_Request_
Look below for the line that has "- ![[rock6.png\|rock6.png]] Mathis (large)". Set down the lines from there through the line that has "- ![[oddmoon1.png\|oddmoon1.png]] Enebrad", exactly as written.

_Stored data_
----------
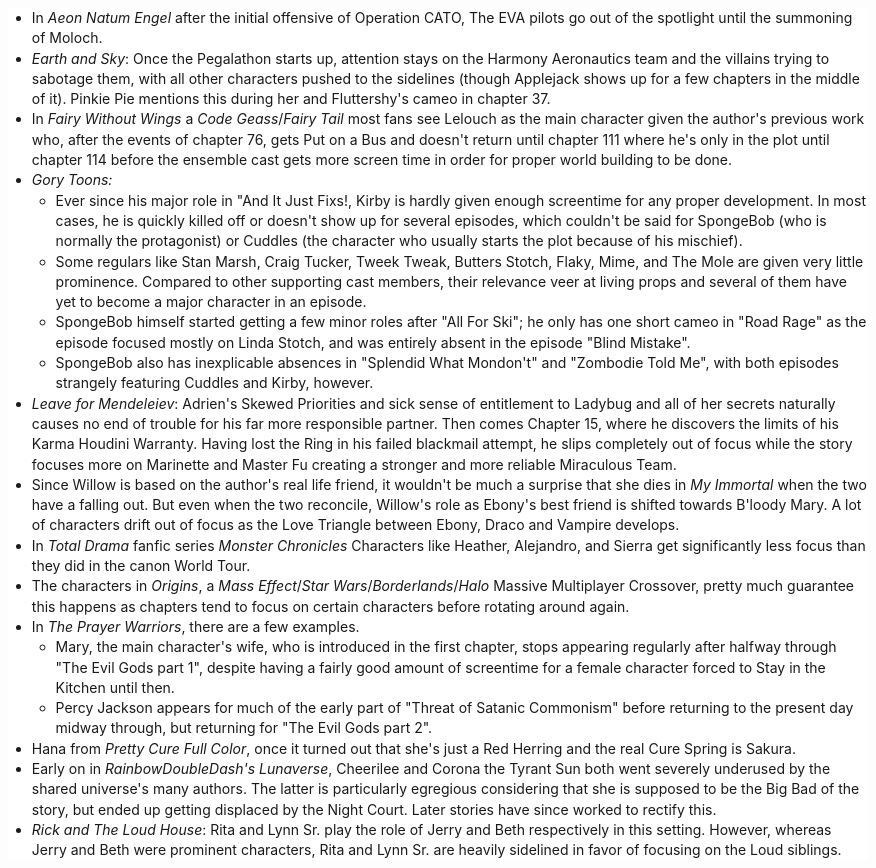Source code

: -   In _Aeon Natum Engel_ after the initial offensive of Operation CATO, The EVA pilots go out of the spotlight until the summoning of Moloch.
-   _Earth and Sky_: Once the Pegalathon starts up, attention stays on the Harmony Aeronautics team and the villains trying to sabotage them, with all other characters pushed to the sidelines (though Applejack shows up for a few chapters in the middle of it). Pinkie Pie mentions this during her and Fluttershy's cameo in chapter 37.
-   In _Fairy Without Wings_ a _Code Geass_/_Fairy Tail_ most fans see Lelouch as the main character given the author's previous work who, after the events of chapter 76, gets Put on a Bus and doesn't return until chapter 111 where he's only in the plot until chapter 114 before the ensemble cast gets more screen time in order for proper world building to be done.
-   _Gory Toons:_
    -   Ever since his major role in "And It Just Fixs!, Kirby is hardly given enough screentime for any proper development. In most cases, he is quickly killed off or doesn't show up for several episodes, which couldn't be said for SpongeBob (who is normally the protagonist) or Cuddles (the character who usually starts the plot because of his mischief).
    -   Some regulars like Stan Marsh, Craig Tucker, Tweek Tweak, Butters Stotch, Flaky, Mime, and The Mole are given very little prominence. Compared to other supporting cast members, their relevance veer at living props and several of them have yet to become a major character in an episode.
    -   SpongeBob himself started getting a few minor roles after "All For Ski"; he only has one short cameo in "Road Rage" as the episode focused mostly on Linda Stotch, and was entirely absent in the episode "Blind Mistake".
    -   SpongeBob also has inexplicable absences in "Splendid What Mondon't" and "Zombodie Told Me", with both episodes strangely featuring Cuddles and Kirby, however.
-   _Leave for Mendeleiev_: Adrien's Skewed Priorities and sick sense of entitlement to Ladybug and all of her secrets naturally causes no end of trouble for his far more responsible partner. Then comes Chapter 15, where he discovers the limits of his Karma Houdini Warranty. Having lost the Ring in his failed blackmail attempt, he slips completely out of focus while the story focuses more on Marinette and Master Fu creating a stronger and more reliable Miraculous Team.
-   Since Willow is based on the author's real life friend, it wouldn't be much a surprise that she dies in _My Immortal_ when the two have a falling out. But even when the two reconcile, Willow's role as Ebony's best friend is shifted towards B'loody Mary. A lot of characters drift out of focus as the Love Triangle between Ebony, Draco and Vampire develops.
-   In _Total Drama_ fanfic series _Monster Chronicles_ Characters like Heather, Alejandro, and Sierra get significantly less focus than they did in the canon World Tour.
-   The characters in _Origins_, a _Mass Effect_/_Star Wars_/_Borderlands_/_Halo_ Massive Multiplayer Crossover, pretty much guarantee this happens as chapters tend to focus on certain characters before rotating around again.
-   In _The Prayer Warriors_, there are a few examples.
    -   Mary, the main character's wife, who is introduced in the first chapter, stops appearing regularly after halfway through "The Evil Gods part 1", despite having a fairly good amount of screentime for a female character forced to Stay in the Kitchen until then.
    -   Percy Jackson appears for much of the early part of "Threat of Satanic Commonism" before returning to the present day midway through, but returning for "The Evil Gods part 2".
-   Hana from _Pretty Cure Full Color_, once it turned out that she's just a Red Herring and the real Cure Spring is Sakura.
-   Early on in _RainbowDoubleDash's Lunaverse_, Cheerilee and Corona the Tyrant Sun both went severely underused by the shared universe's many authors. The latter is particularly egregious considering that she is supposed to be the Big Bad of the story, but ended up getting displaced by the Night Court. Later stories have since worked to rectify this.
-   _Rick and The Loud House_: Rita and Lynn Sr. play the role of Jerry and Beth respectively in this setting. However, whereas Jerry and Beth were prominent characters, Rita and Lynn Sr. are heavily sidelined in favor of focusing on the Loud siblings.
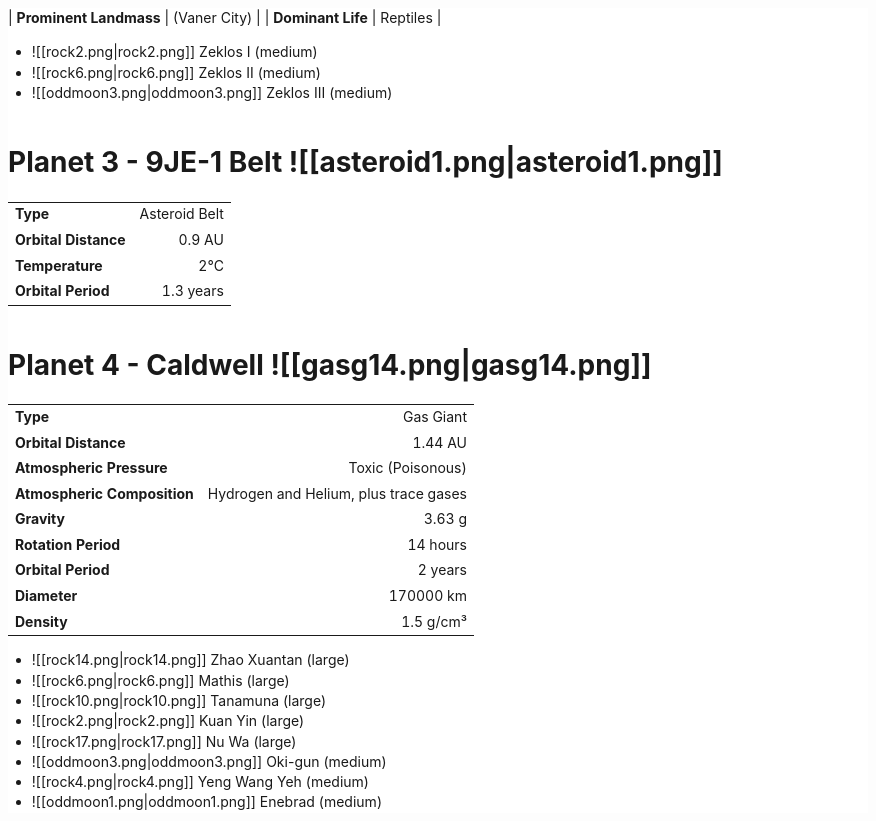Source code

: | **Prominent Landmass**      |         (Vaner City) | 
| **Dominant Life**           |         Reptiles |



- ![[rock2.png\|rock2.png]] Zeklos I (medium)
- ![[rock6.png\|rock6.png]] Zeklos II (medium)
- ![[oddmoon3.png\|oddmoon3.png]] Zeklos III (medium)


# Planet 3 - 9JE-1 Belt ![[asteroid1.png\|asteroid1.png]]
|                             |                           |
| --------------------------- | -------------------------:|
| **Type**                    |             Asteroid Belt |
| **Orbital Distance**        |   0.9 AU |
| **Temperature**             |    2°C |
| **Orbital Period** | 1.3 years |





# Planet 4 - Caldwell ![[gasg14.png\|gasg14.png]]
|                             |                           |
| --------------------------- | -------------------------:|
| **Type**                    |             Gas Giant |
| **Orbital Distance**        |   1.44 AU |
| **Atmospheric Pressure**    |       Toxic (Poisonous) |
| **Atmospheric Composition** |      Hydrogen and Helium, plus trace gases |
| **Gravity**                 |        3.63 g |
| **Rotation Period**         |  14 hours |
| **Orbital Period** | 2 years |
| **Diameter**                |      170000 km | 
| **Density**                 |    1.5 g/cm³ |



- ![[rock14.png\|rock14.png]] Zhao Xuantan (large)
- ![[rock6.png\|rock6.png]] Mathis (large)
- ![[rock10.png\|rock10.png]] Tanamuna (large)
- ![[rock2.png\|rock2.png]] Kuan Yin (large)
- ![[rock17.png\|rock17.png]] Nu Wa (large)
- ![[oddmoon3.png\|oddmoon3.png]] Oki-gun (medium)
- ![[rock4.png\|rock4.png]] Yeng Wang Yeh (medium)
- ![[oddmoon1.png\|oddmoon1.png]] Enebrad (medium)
----------
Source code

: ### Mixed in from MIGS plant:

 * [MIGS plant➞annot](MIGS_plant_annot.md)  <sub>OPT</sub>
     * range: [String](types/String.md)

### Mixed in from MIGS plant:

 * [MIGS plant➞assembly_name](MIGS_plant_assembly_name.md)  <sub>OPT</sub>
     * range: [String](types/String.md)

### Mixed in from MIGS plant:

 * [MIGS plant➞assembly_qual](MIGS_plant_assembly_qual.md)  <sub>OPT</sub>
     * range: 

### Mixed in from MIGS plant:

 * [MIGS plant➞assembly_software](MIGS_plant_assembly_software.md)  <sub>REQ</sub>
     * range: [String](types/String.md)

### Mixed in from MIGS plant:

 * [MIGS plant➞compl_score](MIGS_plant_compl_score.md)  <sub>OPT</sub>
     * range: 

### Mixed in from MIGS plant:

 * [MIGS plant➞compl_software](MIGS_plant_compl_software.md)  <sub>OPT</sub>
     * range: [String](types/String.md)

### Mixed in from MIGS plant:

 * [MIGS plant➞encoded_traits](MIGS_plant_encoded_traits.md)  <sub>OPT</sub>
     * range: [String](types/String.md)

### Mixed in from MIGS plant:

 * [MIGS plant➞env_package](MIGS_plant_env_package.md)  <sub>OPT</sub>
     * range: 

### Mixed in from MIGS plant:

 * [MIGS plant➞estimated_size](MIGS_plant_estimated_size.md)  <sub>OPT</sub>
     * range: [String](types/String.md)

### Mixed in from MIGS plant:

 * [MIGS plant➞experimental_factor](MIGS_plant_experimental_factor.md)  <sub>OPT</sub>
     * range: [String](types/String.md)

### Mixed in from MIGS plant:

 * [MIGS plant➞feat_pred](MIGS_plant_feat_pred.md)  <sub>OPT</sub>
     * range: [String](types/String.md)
----------
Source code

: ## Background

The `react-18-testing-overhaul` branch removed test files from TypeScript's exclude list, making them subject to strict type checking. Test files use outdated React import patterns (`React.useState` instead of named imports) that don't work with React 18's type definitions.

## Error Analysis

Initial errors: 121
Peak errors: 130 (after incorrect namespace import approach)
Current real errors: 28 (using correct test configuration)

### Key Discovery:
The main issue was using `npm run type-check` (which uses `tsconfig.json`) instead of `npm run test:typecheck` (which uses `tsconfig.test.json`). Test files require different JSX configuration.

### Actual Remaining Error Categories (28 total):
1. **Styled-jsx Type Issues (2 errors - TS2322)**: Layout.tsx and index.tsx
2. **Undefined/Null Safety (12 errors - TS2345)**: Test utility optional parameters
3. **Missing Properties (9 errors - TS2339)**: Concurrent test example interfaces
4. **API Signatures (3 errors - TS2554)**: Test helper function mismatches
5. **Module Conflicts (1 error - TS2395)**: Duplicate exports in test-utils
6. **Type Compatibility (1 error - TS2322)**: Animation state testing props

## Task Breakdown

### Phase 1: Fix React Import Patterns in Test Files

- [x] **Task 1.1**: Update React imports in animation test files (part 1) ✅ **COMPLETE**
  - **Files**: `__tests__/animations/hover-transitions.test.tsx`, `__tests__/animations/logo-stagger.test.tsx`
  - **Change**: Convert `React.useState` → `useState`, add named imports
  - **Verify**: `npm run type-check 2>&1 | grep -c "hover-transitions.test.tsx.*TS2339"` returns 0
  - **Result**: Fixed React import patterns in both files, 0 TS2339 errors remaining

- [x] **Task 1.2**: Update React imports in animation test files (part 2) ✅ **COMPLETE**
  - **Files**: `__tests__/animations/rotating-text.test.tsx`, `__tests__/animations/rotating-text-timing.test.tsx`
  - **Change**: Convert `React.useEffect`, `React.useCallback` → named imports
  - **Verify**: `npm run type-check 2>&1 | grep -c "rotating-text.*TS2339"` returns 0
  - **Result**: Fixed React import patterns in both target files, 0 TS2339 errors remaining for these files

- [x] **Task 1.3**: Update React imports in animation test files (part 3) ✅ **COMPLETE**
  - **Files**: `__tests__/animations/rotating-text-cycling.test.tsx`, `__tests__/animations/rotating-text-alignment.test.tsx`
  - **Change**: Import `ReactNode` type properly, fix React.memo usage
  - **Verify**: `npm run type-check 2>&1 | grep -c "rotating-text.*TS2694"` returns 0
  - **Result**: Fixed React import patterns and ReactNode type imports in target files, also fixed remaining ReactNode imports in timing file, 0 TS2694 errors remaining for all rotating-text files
----------
_Exercise output_
- ![[rock6.png\|rock6.png]] Mathis (large)
- ![[rock10.png\|rock10.png]] Tanamuna (large)
- ![[rock2.png\|rock2.png]] Kuan Yin (large)
- ![[rock17.png\|rock17.png]] Nu Wa (large)
- ![[oddmoon3.png\|oddmoon3.png]] Oki-gun (medium)
- ![[rock4.png\|rock4.png]] Yeng Wang Yeh (medium)
- ![[oddmoon1.png\|oddmoon1.png]] Enebrad (medium)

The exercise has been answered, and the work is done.